Les chercheurs de l’ASU n’ont pas trouvé beaucoup de réponses au début. Il est probable que la dysbiose initiale avait endommagé certaines des cellules de l’intestin, comme cela se produit chez les patients atteints du syndrome du côlon irritable (SII), et il a fallu un certain temps pour que les plaies se réparent suffisamment pour supporter la colonisation par la bactérie du donneur. Mais à mi-parcours du régime, la plupart des participants ont montré des signes croissants d’amélioration.

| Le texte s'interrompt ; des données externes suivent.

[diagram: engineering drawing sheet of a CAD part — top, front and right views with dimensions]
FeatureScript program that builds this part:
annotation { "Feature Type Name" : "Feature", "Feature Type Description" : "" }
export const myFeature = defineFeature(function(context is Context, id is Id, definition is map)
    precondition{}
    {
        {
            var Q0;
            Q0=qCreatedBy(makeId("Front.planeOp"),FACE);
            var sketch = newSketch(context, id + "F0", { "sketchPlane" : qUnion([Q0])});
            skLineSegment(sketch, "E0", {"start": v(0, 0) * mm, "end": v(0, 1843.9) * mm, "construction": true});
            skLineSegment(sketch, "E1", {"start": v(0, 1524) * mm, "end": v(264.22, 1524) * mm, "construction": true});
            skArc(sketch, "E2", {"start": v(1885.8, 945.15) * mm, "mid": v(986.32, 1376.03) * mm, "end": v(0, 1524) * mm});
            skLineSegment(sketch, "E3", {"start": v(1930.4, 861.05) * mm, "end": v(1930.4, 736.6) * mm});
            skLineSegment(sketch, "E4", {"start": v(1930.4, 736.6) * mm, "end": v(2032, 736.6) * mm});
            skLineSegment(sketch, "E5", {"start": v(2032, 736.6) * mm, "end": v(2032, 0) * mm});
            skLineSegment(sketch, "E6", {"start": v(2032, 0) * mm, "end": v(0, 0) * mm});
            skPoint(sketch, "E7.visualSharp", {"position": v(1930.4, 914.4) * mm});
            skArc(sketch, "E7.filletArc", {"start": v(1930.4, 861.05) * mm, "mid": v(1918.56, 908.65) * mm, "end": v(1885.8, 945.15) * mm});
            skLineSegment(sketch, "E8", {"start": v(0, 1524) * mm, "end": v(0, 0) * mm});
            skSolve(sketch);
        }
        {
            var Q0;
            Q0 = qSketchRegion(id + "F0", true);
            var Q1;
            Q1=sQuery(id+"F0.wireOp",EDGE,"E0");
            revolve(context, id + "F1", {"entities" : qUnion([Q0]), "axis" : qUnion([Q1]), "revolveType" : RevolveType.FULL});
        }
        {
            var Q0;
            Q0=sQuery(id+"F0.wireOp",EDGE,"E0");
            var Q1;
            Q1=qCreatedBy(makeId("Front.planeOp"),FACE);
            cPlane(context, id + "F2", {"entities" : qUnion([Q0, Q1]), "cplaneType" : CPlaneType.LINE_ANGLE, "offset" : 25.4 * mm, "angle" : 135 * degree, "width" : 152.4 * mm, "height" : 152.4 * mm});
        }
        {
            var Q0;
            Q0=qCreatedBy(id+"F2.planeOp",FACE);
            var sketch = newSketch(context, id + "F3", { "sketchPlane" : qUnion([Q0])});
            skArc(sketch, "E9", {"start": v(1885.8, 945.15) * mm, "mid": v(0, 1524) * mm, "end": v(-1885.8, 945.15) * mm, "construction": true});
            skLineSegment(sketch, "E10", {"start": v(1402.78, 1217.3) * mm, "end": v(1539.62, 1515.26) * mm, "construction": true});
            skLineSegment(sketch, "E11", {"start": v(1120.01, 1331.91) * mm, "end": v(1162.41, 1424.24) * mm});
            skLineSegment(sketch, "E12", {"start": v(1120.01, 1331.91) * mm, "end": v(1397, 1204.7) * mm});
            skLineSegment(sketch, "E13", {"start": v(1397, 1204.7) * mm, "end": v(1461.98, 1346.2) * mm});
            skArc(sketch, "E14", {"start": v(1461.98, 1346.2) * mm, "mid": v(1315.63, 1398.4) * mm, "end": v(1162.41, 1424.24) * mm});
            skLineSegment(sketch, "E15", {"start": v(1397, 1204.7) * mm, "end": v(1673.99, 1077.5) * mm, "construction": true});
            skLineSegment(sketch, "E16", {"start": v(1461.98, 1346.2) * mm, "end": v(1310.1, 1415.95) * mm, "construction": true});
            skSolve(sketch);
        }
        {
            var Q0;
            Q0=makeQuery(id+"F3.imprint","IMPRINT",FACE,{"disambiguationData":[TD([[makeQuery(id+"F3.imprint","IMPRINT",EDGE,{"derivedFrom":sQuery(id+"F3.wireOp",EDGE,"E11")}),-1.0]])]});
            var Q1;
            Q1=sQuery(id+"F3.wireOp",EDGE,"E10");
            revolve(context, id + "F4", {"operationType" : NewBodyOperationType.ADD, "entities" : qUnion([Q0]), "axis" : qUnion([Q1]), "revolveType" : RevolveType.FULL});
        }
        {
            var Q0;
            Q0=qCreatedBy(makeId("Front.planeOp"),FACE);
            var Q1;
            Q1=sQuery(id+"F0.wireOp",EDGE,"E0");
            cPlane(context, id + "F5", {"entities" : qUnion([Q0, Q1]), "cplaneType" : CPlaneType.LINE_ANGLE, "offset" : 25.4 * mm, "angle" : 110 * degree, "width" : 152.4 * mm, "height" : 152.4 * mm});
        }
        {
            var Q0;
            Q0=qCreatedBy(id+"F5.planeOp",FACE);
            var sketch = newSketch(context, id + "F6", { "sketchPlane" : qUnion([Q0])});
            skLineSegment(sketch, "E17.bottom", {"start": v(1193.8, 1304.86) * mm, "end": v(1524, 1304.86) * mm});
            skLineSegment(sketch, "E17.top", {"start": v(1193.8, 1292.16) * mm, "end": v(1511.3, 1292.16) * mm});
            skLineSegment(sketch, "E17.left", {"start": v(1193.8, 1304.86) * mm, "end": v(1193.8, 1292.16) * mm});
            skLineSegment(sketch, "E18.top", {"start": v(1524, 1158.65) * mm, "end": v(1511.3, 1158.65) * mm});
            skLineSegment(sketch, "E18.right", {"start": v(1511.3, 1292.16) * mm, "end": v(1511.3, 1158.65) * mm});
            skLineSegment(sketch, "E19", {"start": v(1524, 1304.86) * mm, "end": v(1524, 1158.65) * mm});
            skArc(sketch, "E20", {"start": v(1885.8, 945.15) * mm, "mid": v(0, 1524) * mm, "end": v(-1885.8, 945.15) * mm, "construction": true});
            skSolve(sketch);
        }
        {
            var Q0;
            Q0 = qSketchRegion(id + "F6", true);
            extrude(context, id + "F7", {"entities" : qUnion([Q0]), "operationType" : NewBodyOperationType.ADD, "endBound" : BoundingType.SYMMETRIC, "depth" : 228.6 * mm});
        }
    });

Seulement deux participants ont présenté une réponse minimale, une amélioration d’environ 30% de leurs symptômes gastro-intestinaux, et cela n’a pas duré longtemps après la fin du traitement. Mais 16 enfants ont présenté une amélioration d’au moins 70% de leurs symptômes gastro-intestinaux et, surtout, ils ont montré une amélioration de leurs symptômes comportementaux liés à l’autisme.

Ce document a été publié en janvier 2017 et a tellement impressionné le Pentagone que le ministère de la Défense a accepté de financer une vaste étude sur les greffes microbiennes chez les adultes autistes, qui a commencé à recruter des patients au début de 2018.

Adams a été surpris d’entendre les parents dire que leurs enfants continuaient à montrer une amélioration du comportement lié aux TSA longtemps après la fin de l’étude. L’équipe a décidé de faire un suivi de deux ans pour voir ce qui se passait.

44% des participants étaient sous le seuil de diagnostic du TSA

Un évaluateur professionnel indépendant utilisant l’échelle CARS (Childhood Autism Rating Scale) a constaté que les symptômes étaient 23% moins sévères à la fin du traitement qu’au début; deux ans plus tard, cette proportion était passée à 47%. Au départ, 83% des participants avaient été classés dans la partie extrême de l’échelle des TSA, mais après le suivi de deux ans, ce nombre est tombé à 17%, tandis que 44% s’est amélioré au point de tomber sous le seuil de diagnostic du TSA.

Mesures à l’aide de l’évaluation de l’échelle de la sensibilité sociale (SRS) de parents notés ont montré des améliorations parallèles, en fonction du suivi du papier publié en avril de cette année. Le microbiome intestinal, semble-t-il, pourrait constituer un nouvel outil de traitement des TSA.

Après le suivi, les participants ont toujours montré une diversité de microbiomes en bonne santé, mais les populations de bactéries dans leurs intestins avaient cessé de ressembler au donneur pour devenir plus personnalisées. Les changements ont reflété les régimes alimentaires, les expositions environnementales, les systèmes immunitaires et la génétique propres à chaque individu.

Comme pour toute nouvelle approche en matière de traitement d’un état pathologique, le succès initial soulève plus de questions qu’il n’en résout. Cette approche profitera-t-elle à un groupe plus large de patients atteints de TSA, y compris ceux qui ne souffrent pas d’une détresse gastro-intestinale importante? La vancomycine est-elle nécessaire pour détruire l’écosystème microbien existant avant l’afflux de bactéries intestinales saines? Quelle est la meilleure durée du traitement? Il faudra du temps et de nombreuses études pour répondre à ces questions, mais M. Adams est optimiste sur le fait qu’un traitement microbien autorisé pour les TSA sera disponible dans quelques années.

Une pilule de greffe microbienne

Entre-temps, l’équipe de l’ASU prépare un autre essai pour des enfants. Leurs collaborateurs ont mis au point une forme de pilule de greffe microbienne qui, à leur avis, contournera le problème de l’acide gastrique et offrira un produit plus homogène à l’intestin. Cette pilule est déjà utilisée dans d’autres études et Adams pense que cela produira des résultats plus cohérents que leur premier essai.

Pour sa part, Dana est ravie des «progrès fantastiques» d’Éthan, aujourd’hui âgé de 12 ans Il a atteint tous les objectifs fixés par les orthophonistes et continue de travailler sur ses aptitudes sociales et psychosociales, comme apprendre à comprendre ses propres émotions et celles des autres et à exprimer ce qu’il ressent.

Si des chercheurs en médecine, comme l’équipe de l’ASU, peuvent continuer à progresser dans la mise au point d’un traitement basé sur le microbiome, de nombreux autres enfants TSA pourraient bénéficier de la valeur multiple d’un intestin en bonne santé.